New strap bolts typically come with a blue nylon patch on them already, which is a thread locker.
 
#33 ·
Blue Loctite - which is removable is strong enough, if the strap bolts are torqued down properly to begin with

Red Loctite - is permanent! And will likely require heat to remove. Could luck getting those little strap bolts off if you put on red Loctite.
Nope. Red 222 Loctite is NOT permanent. In fact, I use it daily on small screws. It locks good but is not permanent. The hardware I use it with comes out very easily with 222 but not as easily as if there wasn't any at all. 271 is much stronger and would take some muscle to loosen up but nothing that a little leverage won't take care of. You don't need much either. Just a drop and it'll wick through the threads as it goes in and thin out a lot.
 
#30 ·
I e-mailed the PO about all this. He said he had all the U-joints replaced when the lift was done.
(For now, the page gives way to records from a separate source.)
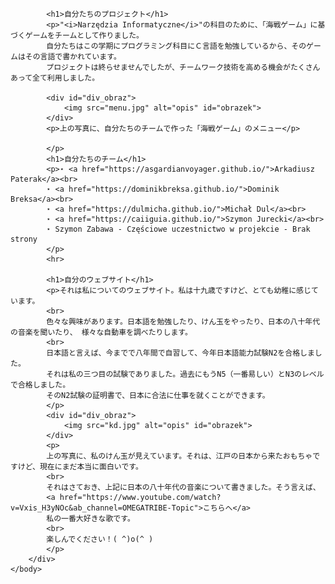 <html>
    <head>
        <meta http-equiv="Content-Type" content="text/html;charset=UTF-16">
    <link rel="stylesheet" href="style.css">
    </head>
    <body>
        <div id="base">

            <h1>自分たちのプロジェクト</h1>
            <p>"<i>Narzędzia Informatyczne</i>"の科目のために、「海戦ゲーム」に基づくゲームをチームとして作りました。
            自分たちはこの学期にプログラミング科目にＣ言語を勉強しているから、そのゲームはその言語で書かれています。
            プロジェクトは終らせませんでしたが、チームワーク技術を高める機会がたくさんあって全て利用しました。

            <div id="div_obraz">
                <img src="menu.jpg" alt="opis" id="obrazek">
            </div> 
            <p>上の写真に、自分たちのチームで作った「海戦ゲーム」のメニュー</p>

            </p>
            <h1>自分たちのチーム</h1>
            <p>⋆ <a href="https://asgardianvoyager.github.io/">Arkadiusz Paterak</a><br>
            ⋆ <a href="https://dominikbreksa.github.io/">Dominik Breksa</a><br>
            ⋆ <a href="https://dulmicha.github.io/">Michał Dul</a><br>
            ⋆ <a href="https://caiiguia.github.io/">Szymon Jurecki</a><br>
            ⋆ Szymon Zabawa - Częściowe uczestnictwo w projekcie - Brak strony
            </p>
            <hr>

            <h1>自分のウェブサイト</h1>
            <p>それは私についてのウェブサイト。私は十九歳ですけど、とても幼稚に感じています。
            <br>
            色々な興味があります。日本語を勉強したり、けん玉をやったり、日本の八十年代の音楽を聞いたり、 様々な自動車を調べたりします。
            <br>
            日本語と言えば、今までで八年間で自習して、今年日本語能力試験N2を合格しました。 
            それは私の三つ目の試験でありました。過去にもうN5（一番易しい）とN3のレベルで合格しました。 
            そのN2試験の証明書で、日本に合法に仕事を就くことができます。
            </p>
            <div id="div_obraz">
                <img src="kd.jpg" alt="opis" id="obrazek">
            </div>
            <p>
            上の写真に、私のけん玉が見えています。それは、江戸の日本から来たおもちゃですけど、現在にまだ本当に面白いです。
            <br>
            それはさておき、上記に日本の八十年代の音楽について書きました。そう言えば、
            <a href="https://www.youtube.com/watch?v=Vxis_H3yNOc&ab_channel=OMEGATRIBE-Topic">こちらへ</a>
            私の一番大好きな歌です。
            <br>
            楽しんでください！( ^)o(^ )
            </p>
        </div>
    </body>
</html>
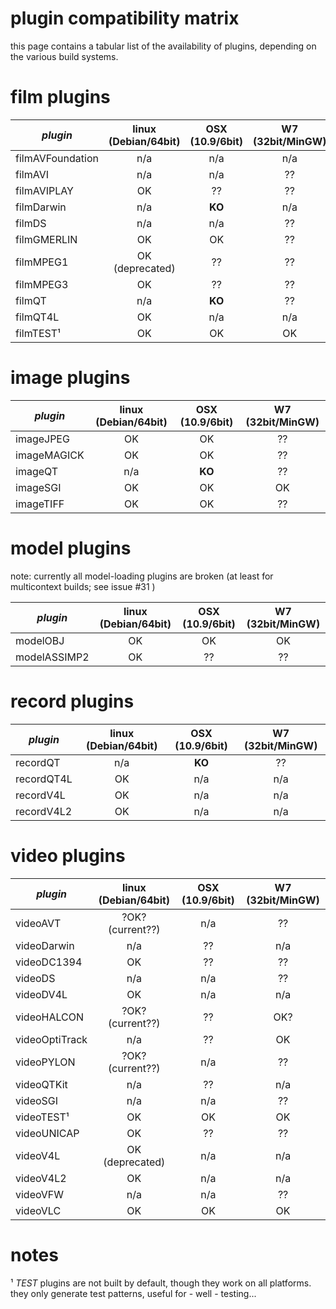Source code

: plugin compatibility matrix
====

this page contains a tabular list of the availability of plugins, depending on the various build systems.

# film plugins

| *plugin*           | linux (Debian/64bit) | OSX (10.9/6bit) | W7 (32bit/MinGW) |
| ------------------ |:--------------------:|:---------------:|:----------------:|
|  filmAVFoundation  | n/a                  | n/a             | n/a              |
|  filmAVI           | n/a                  | n/a             | ??               |
|  filmAVIPLAY       | OK                   | ??              | ??               |
|  filmDarwin        | n/a                  | **KO**          | n/a              |
|  filmDS            | n/a                  | n/a             | ??               |
|  filmGMERLIN       | OK                   | OK              | ??               |
|  filmMPEG1         | OK  (deprecated)     | ??              | ??               |
|  filmMPEG3         | OK                   | ??              | ??               |
|  filmQT            | n/a                  | **KO**          | ??               |
|  filmQT4L          | OK                   | n/a             | n/a              |
|  filmTEST¹         | OK                   | OK              | OK               |

# image plugins

| *plugin*           | linux (Debian/64bit) | OSX (10.9/6bit) | W7 (32bit/MinGW) |
| ------------------ |:--------------------:|:---------------:|:----------------:|
|  imageJPEG         | OK                   | OK              | ??               |
|  imageMAGICK       | OK                   | OK              | ??               |
|  imageQT           | n/a                  | **KO**          | ??               |
|  imageSGI          | OK                   | OK              | OK               |
|  imageTIFF         | OK                   | OK              | ??               |

# model plugins

note: currently all model-loading plugins are broken (at least for multicontext builds; see issue #31  )

| *plugin*           | linux (Debian/64bit) | OSX (10.9/6bit) | W7 (32bit/MinGW) |
| ------------------ |:--------------------:|:---------------:|:----------------:|
|  modelOBJ          | OK                   | OK              | OK               |
|  modelASSIMP2      | OK                   | ??              | ??               |


# record plugins

| *plugin*           | linux (Debian/64bit) | OSX (10.9/6bit) | W7 (32bit/MinGW) |
| ------------------ |:--------------------:|:---------------:|:----------------:|
|  recordQT          | n/a                  | **KO**          | ??               |
|  recordQT4L        | OK                   | n/a             | n/a              |
|  recordV4L         | OK                   | n/a             | n/a              |
|  recordV4L2        | OK                   | n/a             | n/a              |

# video plugins

| *plugin*           | linux (Debian/64bit) | OSX (10.9/6bit) | W7 (32bit/MinGW) |
| ------------------ |:--------------------:|:---------------:|:----------------:|
|  videoAVT          | ?OK? (current??)     | n/a             | ??               |
|  videoDarwin       | n/a                  | ??              | n/a              |
|  videoDC1394       | OK                   | ??              | ??               |
|  videoDS           | n/a                  | n/a             | ??               |
|  videoDV4L         | OK                   | n/a             | n/a              |
|  videoHALCON       | ?OK? (current??)     | ??              | OK?              |
|  videoOptiTrack    | n/a                  | ??              | OK               |
|  videoPYLON        | ?OK? (current??)     | n/a             | ??               |
|  videoQTKit        | n/a                  | ??              | n/a              |
|  videoSGI          | n/a                  | n/a             | ??               |
|  videoTEST¹        | OK                   | OK              | OK               |
|  videoUNICAP       | OK                   | ??              | ??               |
|  videoV4L          | OK (deprecated)      | n/a             | n/a              |
|  videoV4L2         | OK                   | n/a             | n/a              |
|  videoVFW          | n/a                  | n/a             | ??               |
|  videoVLC          | OK                   | OK              | OK               |



# notes

¹ *TEST* plugins are not built by default, though they work on all platforms.
they only generate test patterns, useful for - well - testing...
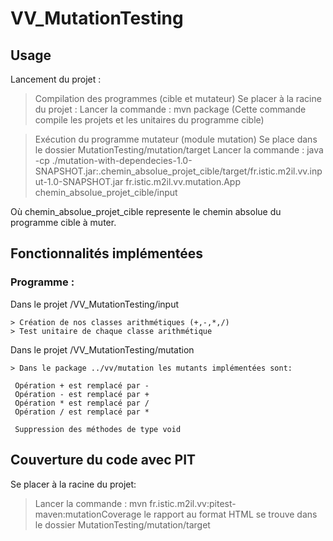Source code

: # VV_MutationTesting

## Usage

Lancement du projet :

  > Compilation des programmes (cible et mutateur)
  Se placer à la racine du projet :
  Lancer la commande : mvn package (Cette commande compile les projets et les unitaires du programme cible)
  
  > Exécution du programme mutateur (module mutation)
  Se place dans le dossier MutationTesting/mutation/target
  Lancer la commande : 
  > java -cp ./mutation-with-dependecies-1.0-SNAPSHOT.jar:.chemin_absolue_projet_cible/target/fr.istic.m2il.vv.input-1.0-SNAPSHOT.jar fr.istic.m2il.vv.mutation.App chemin_absolue_projet_cible/input
  
  Où chemin_absolue_projet_cible represente le chemin absolue du programme cible à muter.
  
    
    
    

## Fonctionnalités implémentées 

 ### Programme :
 
 Dans le projet /VV_MutationTesting/input
 
    > Création de nos classes arithmétiques (+,-,*,/)
    > Test unitaire de chaque classe arithmétique
 
  Dans le projet /VV_MutationTesting/mutation
  
    > Dans le package ../vv/mutation les mutants implémentées sont:
      
     Opération + est remplacé par -
     Opération - est remplacé par +
     Opération * est remplacé par /
     Opération / est remplacé par *
     
     Suppression des méthodes de type void
     
     
## Couverture du code avec PIT

  Se placer à la racine du projet:
 
  > Lancer la commande : mvn fr.istic.m2il.vv:pitest-maven:mutationCoverage
  le rapport au format HTML se trouve dans le dossier MutationTesting/mutation/target
  
  

  
     

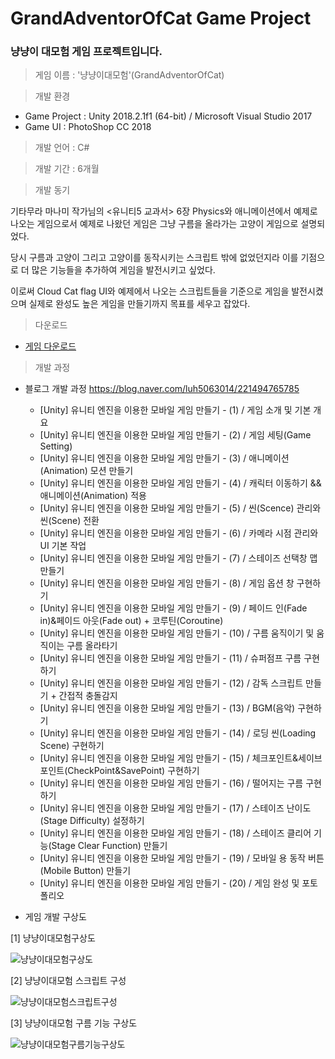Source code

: # GrandAdventorOfCat Game Project
### 냥냥이 대모험 게임 프로젝트입니다.

> 게임 이름 : '냥냥이대모험'(GrandAdventorOfCat)

> 개발 환경

 * Game Project : Unity 2018.2.1f1 (64-bit) / Microsoft Visual Studio 2017  
 * Game UI : PhotoShop CC 2018
  
> 개발 언어 : C#
  
> 개발 기간 : 6개월
  
> 개발 동기  

기타무라 마나미 작가님의 <유니티5 교과서>
6장 Physics와 애니메이션에서 예제로 나오는 게임으로서
예제로 나왔던 게임은 그냥 구름을 올라가는 고양이 게임으로 설명되었다.

당시 구름과 고양이 그리고 고양이를 동작시키는 스크립트 밖에 없었던지라 
이를 기점으로 더 많은 기능들을 추가하여 게임을 발전시키고 싶었다.

이로써 Cloud Cat flag UI와 예제에서 나오는 스크립트들을 기준으로 게임을 발전시켰으며
실제로 완성도 높은 게임을 만들기까지 목표를 세우고 잡았다.

> 다운로드

* [게임 다운로드](https://drive.google.com/open?id=1fpKC3LjAFu-FE0FEzYiBrBIhFig001c2)

> 개발 과정  

* 블로그 개발 과정
https://blog.naver.com/luh5063014/221494765785
  
  * [Unity] 유니티 엔진을 이용한 모바일 게임 만들기 - (1) / 게임 소개 및 기본 개요  
  * [Unity] 유니티 엔진을 이용한 모바일 게임 만들기 - (2) / 게임 세팅(Game Setting)  
  * [Unity] 유니티 엔진을 이용한 모바일 게임 만들기 - (3) / 애니메이션(Animation) 모션 만들기  
  * [Unity] 유니티 엔진을 이용한 모바일 게임 만들기 - (4) / 캐릭터 이동하기 && 애니메이션(Animation) 적용  
  * [Unity] 유니티 엔진을 이용한 모바일 게임 만들기 - (5) / 씬(Scence) 관리와 씬(Scene) 전환  
  * [Unity] 유니티 엔진을 이용한 모바일 게임 만들기 - (6) / 카메라 시점 관리와 UI 기본 작업  
  * [Unity] 유니티 엔진을 이용한 모바일 게임 만들기 - (7) / 스테이즈 선택창 맵 만들기  
  * [Unity] 유니티 엔진을 이용한 모바일 게임 만들기 - (8) / 게임 옵션 창 구현하기  
  * [Unity] 유니티 엔진을 이용한 모바일 게임 만들기 - (9) / 페이드 인(Fade in)&페이드 아웃(Fade out) + 코루틴(Coroutine)  
  * [Unity] 유니티 엔진을 이용한 모바일 게임 만들기 - (10) / 구름 움직이기 및 움직이는 구름 올라타기   
  * [Unity] 유니티 엔진을 이용한 모바일 게임 만들기 - (11) / 슈퍼점프 구름 구현하기  
  * [Unity] 유니티 엔진을 이용한 모바일 게임 만들기 - (12) / 감독 스크립트 만들기 + 간접적 충돌감지  
  * [Unity] 유니티 엔진을 이용한 모바일 게임 만들기 - (13) / BGM(음악) 구현하기  
  * [Unity] 유니티 엔진을 이용한 모바일 게임 만들기 - (14) / 로딩 씬(Loading Scene) 구현하기  
  * [Unity] 유니티 엔진을 이용한 모바일 게임 만들기 - (15) / 체크포인트&세이브포인트(CheckPoint&SavePoint) 구현하기  
  * [Unity] 유니티 엔진을 이용한 모바일 게임 만들기 - (16) / 떨어지는 구름 구현하기  
  * [Unity] 유니티 엔진을 이용한 모바일 게임 만들기 - (17) / 스테이즈 난이도(Stage Difficulty) 설정하기  
  * [Unity] 유니티 엔진을 이용한 모바일 게임 만들기 - (18) / 스테이즈 클리어 기능(Stage Clear Function) 만들기  
  * [Unity] 유니티 엔진을 이용한 모바일 게임 만들기 - (19) / 모바일 용 동작 버튼(Mobile Button) 만들기  
  * [Unity] 유니티 엔진을 이용한 모바일 게임 만들기 - (20) / 게임 완성 및 포토폴리오  


* 게임 개발 구상도

[1] 냥냥이대모험구상도

![냥냥이대모험구상도](./냥냥이대모험_구상도/냥냥이대모험구상도.png)

[2] 냥냥이대모험 스크립트 구성

![냥냥이대모험스크립트구성](./냥냥이대모험_구상도/냥냥이대모험스크립트구성.png)

[3] 냥냥이대모험 구름 기능 구상도

![냥냥이대모험구름기능구상도](./냥냥이대모험_구상도/냥냥이대모험구름기능구상도.png)





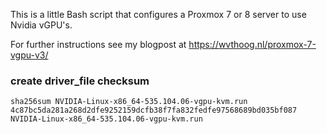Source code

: This is a little Bash script that configures a Proxmox 7 or 8 server to use Nvidia vGPU's. 

For further instructions see my blogpost at https://wvthoog.nl/proxmox-7-vgpu-v3/

### create driver_file checksum

    sha256sum NVIDIA-Linux-x86_64-535.104.06-vgpu-kvm.run
    4c87bc5da281a268d2dfe9252159dcfb38f7fa832fedfe97568689bd035bf087  NVIDIA-Linux-x86_64-535.104.06-vgpu-kvm.run
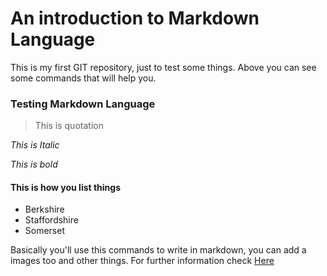 # An introduction to Markdown Language


This is my first GIT repository, just to test some things. 
Above you can see some commands that will help you. 

### Testing Markdown Language


> This is quotation 

_This is Italic_ 

*This is bold* 

#### This is how you list things

* Berkshire
* Staffordshire 
* Somerset

Basically you'll use this commands to write in markdown, you can add a images too and other things. 
For further information check [Here](https://www.markdownguide.org/basic-syntax#links)



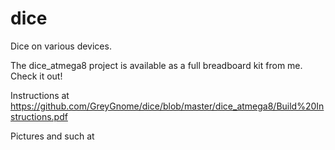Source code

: # dice
Dice on various devices.

The dice_atmega8 project is available as a full breadboard kit from me. Check it out!

Instructions at https://github.com/GreyGnome/dice/blob/master/dice_atmega8/Build%20Instructions.pdf

Pictures and such at 
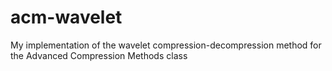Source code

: # acm-wavelet
My implementation of the wavelet compression-decompression method for the Advanced Compression Methods class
I haven't found any thread locker on the recovered saddle bolt. Also, the bolts and saddles look stock, to me. So, I guess they were reused, maybe without thread locker, and possibly no torqued to spec.
 
#36 ·
A normal driveshaft angle max is about 15°. A cv shaft reduces the angle by half. Those are the limits.
 
#38 ·
It is still broken down in my driveway. I've been recovering from an ankle injury for the last month and a half. I have a new Tom Woods driveshaft, new parking brake cable, and new trans filter/gasket. I don't quite have the brake lines figured out, yet. But, I do have a factory service manual. Hopefully, I will be getting to work on my YJ soon.
 
#39 ·
I have the heavy duty "gold" front driveshaft from Tom Wood's. It's probably worth the extra 20 bucks.

The TC drop kit can come off with the SYE. The drop kit is for using a solid shaft and slip yoke. In that application, you want your output shaft and pinion to be on roughly the same angle. In a CV double cardon set up, you want the output shaft level, and the pinion pointing at the output. Your front driveshaft is long enough that the change in angle and lift doesn't have much effect on it.

Your u-joint strap was probably broken already or really loose. The clangs you heard when you first got the Jeep were probably from that joint. When in 2WD, the front shaft does not spin because the CAD (central axle disconnect) keeps the front axle in "neutral". When you shift to 4WD, the TC engages and vacuum is applied to the engage side of the CAD so the front axle is now in "drive".